Olympia ist wunderbar – und sauteuer. Die deutschen Bewerber sollten sich endlich ehrlich machen

Olympische Sommerspiele sind eine wunderbare Sache. Sie können einen ganz eigenen Zauber über die gastgebenden Städte legen. In lauen Sommernächten auf dem Weg durch die Stadt mit Olympiagästen aus Ländern ins Gespräch zu kommen, von denen man vielleicht einmal vor Jahren im Geografieunterricht gehört hat, kann den Horizont erweitern. Die zivile Armee der freiwilligen Helfer, die nimmermüde freundlich Auskünfte in den verschiedensten Sprachen geben, bereichern das – Achtung! – Stadtbild für zwei Wochen ungemein.

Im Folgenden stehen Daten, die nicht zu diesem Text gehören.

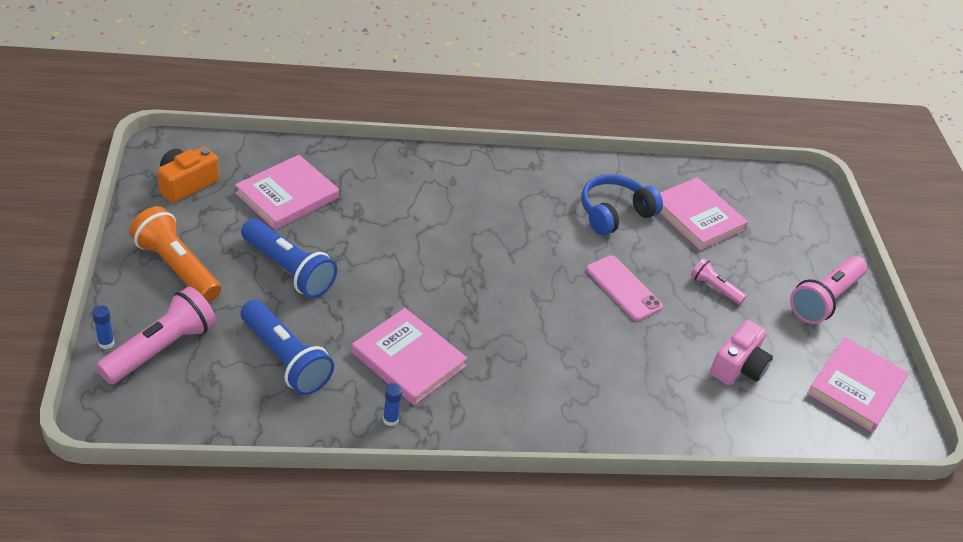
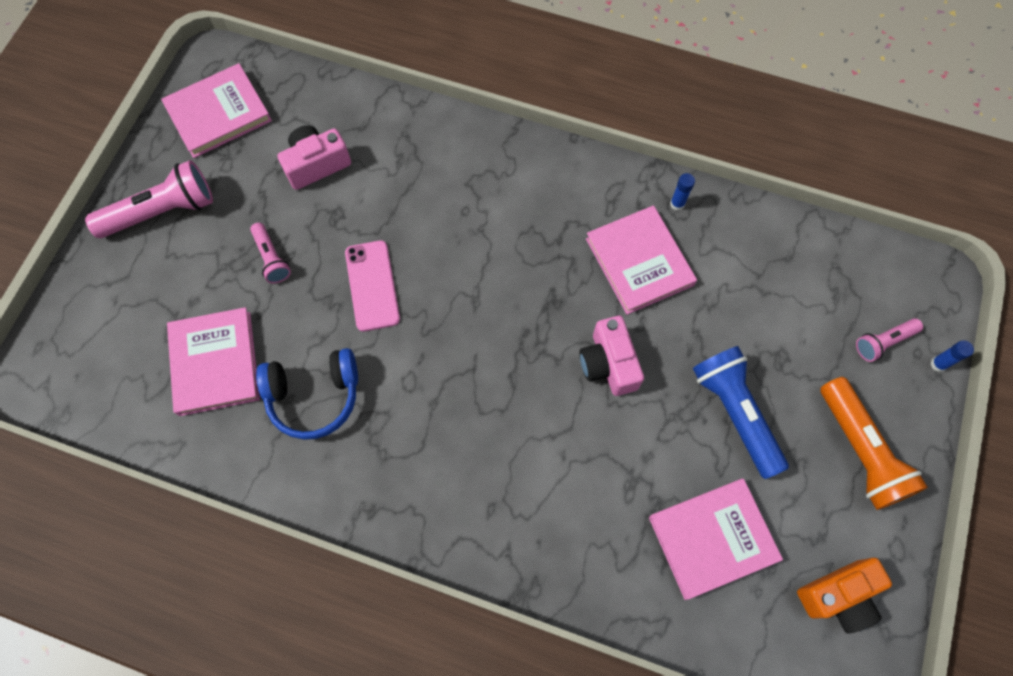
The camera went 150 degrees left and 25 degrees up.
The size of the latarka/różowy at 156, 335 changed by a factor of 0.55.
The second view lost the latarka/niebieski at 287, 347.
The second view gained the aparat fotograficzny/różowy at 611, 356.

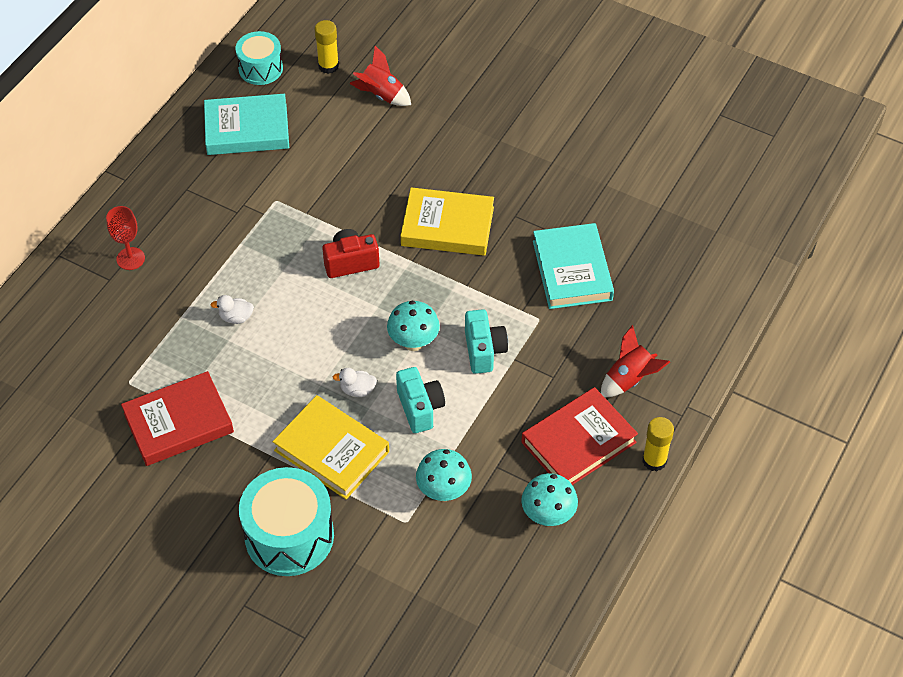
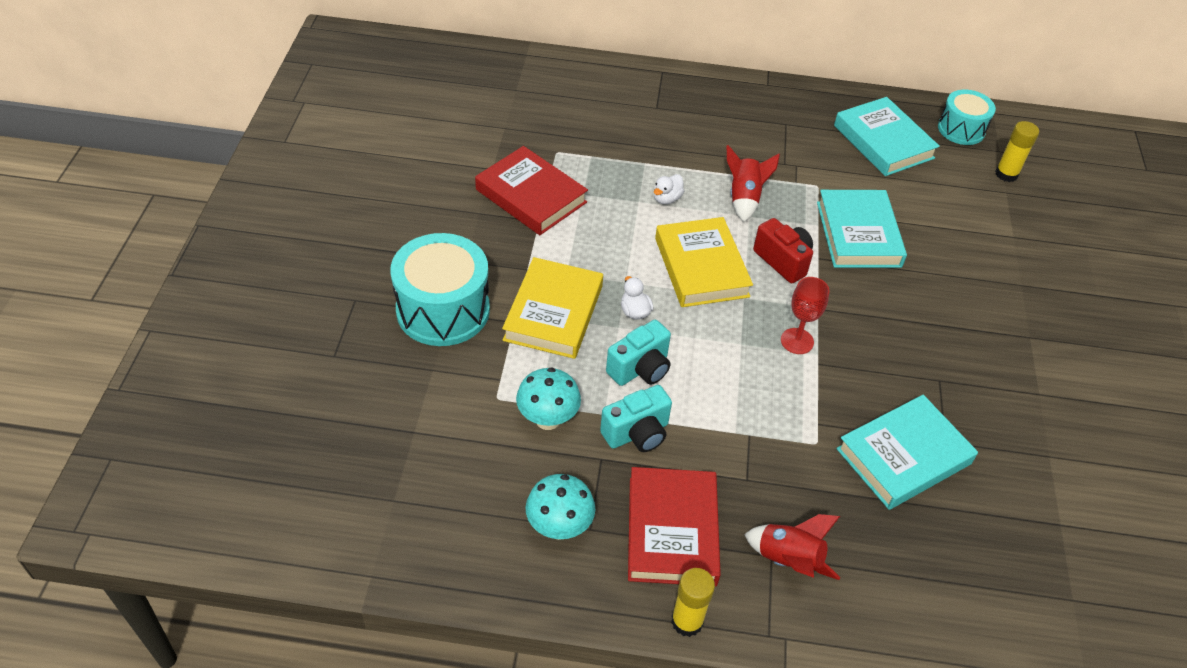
The camera went 65 degrees right and 5 degrees down.
The rakieta/czerwony ended up elsewhere, having gone from 380, 76 to 753, 183.
The książka/żółty ended up elsewhere, having gone from 447, 221 to 704, 262.
The kielich/czerwony ended up elsewhere, having gone from 125, 238 to 805, 315.
The kaczka/biały at 232, 309 ended up facing another way, 120 degrees counterclockwise from before.
The second view lost the grzyb/turkusowy at 413, 325.
The aparat fotograficzny/turkusowy ended up elsewhere, having gone from 486, 341 to 636, 418.
The książka/czerwony at 579, 436 ended up facing another way, 60 degrees clockwise from before.
The second view gained the książka/turkusowy at 862, 229.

Und auch wenn man keine Karte für einen Wettbewerb ergattern konnte, erschließt sich die Olympiastimmung beim Schlendern durch die Stadt von ganz alleine. Das immer noch omnipräsente Schwärmen über die Sommerspiele von Paris im vergangenen Jahr ist Ausweis dieser ganz speziellen olympischen Aura.

Für die meisten Sportlerinnen und Sportler gibt es ohnehin nichts Größeres als die Spiele. Sie verschaffen ihnen die ganz große Bühne, die sie sonst nicht haben. Eine Fechterin kann zum Superstar werden, ein Wildwasserkanute zur besten Sendezeit zum Hingucker und die unwahrscheinliche Erfolgsgeschichte einer Ringerin kann die Welt zu Tränen rühren. Wer zum ersten Mal einen Gewichtheberwettkampf live in der Halle miterlebt, weil für die Leichtathletikwettbewerbe keine Karte mehr zu bekommen war, wird gewiss staunen über die jahrmarktreife Darstellung purer Menschenkraft auf einer Bühne.

Ein Herzschlagfinale beim Marathon, ein irrwitzig langes Solo auf dem Rennrad oder ein perfekt ausgeführter Hüftwurf auf der Judomatte bilden die Schönheit des Sports ab. Die schiere Größe von Olympia sorgt dafür, dass auch Sportarten, die sonst ein Schattendasein im allgegenwärtigen Profifußball der Männer fristen, gefeiert werden.

Wie viel darf’s denn kosten?

Olympische Spiele sind ein wahrhaft fantastisches Sportfest. Ein solches in Zukunft auch mal in Deutschland erleben zu dürfen, wäre ein echtes Privileg. Es gibt da nur ein Problem – sie sind mit irrwitzigen Kosten verbunden. Das wissen auch die vier Bewerberregionen, die die Spiele so gerne nach Deutschland holen möchten. Doch weder an Rhein und Ruhr, noch in Berlin oder Hamburg wird eine ehrliche Rechnung aufgemacht. Auch in München, wo die Bürgerinnen und Bürger am Sonntag dazu aufgerufen sind, in einem Ratsbegehren darüber abzustimmen, ob sich die Stadt für Olympische Spiele bewerben soll, drücken sich die Befürworter um die entscheidende Frage. Wie viel soll es der Stadtgesellschaft, dem Freistaat Bayern, dem Bund wert sein, ein zweiwöchiges Supersportfest zu holen?

6,6 Milliarden Euro Steuergelder sind in die Spiele von Paris geflossen. Das kann man schockierend finden. Man kann auch der Meinung sein, dass sich der Einsatz von öffentlichen Mitteln für zwei Wochen Olympiazauber gelohnt hat. Aber in den Werbeflyer der Landeshauptstadt München, der den Wahlunterlagen für das Ratsbegehren beiliegt, einfach reinzuschreiben „die Kosten werden refinanziert“, das sollte sich verbieten. Was soll das auch heißen? Dass alle Rechnungen bezahlt werden? Das sollte ja wohl klar sein.

Also liebe Olympiabewerber aus Deutschland, wie wäre es mit mehr Ehrlichkeit im Umgang mit den Kosten für Olympische Spiele? Die sind nicht nur, was die Geldbeträge angeht, enorm. Die Überwachungsfantasien, die bei Sportgroßereignissen von Innenpolitikern gerne ausgelebt werden, gehen auf Kosten der Bürgerrechte. Auch das gehört zu der Frage, die sich eine Gesellschaft stellen muss: Wie viel ist uns der olympische Zauber wert?